Central banks are the largest holders of gold. With the aim of supporting their currencies in times of turmoil, central banks tend to purchase gold to diversify foreign exchange reserves and improve perceptions of economic and currency strength. High gold reserves can be a source of confidence in a country's solvency. Central banks added 1,136 tonnes of gold worth about $70 billion to their reserves in 2022, according to data from the World Gold Council. This is the highest annual purchase amount since records began. Central banks in emerging countries such as China, India and Türkiye are rapidly increasing their gold reserves.

Gold has an inverse relationship with the US dollar and US Treasuries, which are major reserve and safe haven assets. Gold tends to rise when the dollar falls, allowing investors and central banks to diversify their assets during times of turmoil. Gold is also inversely correlated with risk assets. Rising stock markets tend to push gold prices down, while declines in riskier markets tend to favor the precious metal.

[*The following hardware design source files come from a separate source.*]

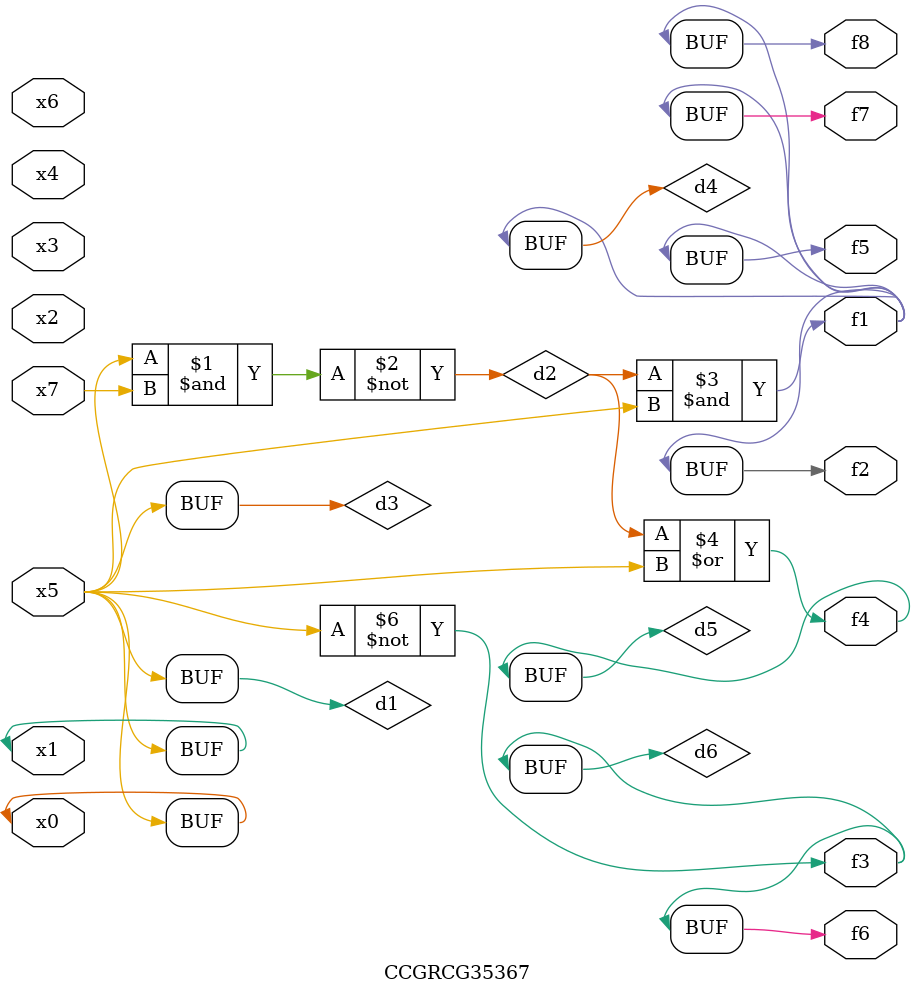
<source format=v>
module CCGRCG35367(
	input x0, x1, x2, x3, x4, x5, x6, x7,
	output f1, f2, f3, f4, f5, f6, f7, f8
);

	wire d1, d2, d3, d4, d5, d6;

	buf (d1, x0, x5);
	nand (d2, x5, x7);
	buf (d3, x0, x1);
	and (d4, d2, d3);
	or (d5, d2, d3);
	nor (d6, d1, d3);
	assign f1 = d4;
	assign f2 = d4;
	assign f3 = d6;
	assign f4 = d5;
	assign f5 = d4;
	assign f6 = d6;
	assign f7 = d4;
	assign f8 = d4;
endmodule

</source>
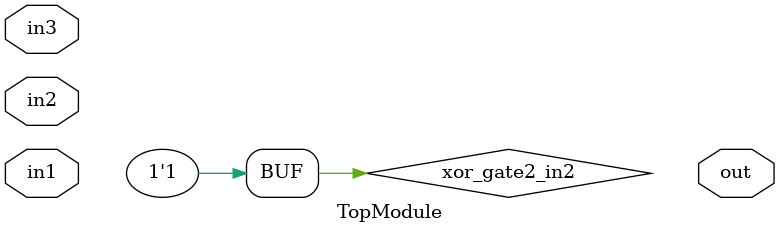
<source format=sv>

module TopModule (
  input wire in1,
  input wire in2,
  input wire in3,
  output logic out
);

// Instantiate two XNOR gates and an XOR gate
xnor xnor_gate1 (.in1(in1), .in2(in2), .out(xor_gate1_in1));
xnor xnor_gate2 (.in1(xor_gate1_in1), .in2(in3), .out(xor_gate2_in1));
xor xor_gate (.a(xor_gate2_in1), .b(xor_gate2_in2), .out(out));

// Assign internal signal xor_gate2_in2 to be always 1 for the XOR gate
assign xor_gate2_in2 = 1'b1;

endmodule

// VERILOG-EVAL: errant inclusion of module definition

</source>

Prices may vary depending on various factors. Geopolitical instability and fears of a deep recession can cause the price of gold to quickly rise from its safe-haven status. Gold, a non-yielding asset, tends to rise when interest rates fall, but rising costs usually put pressure on the yellow metal. Still, most moves will depend on how the US dollar (USD) behaves, as the asset is priced in dollars (XAU/USD). A strong dollar tends to suppress gold prices, while a weak dollar can push gold prices up.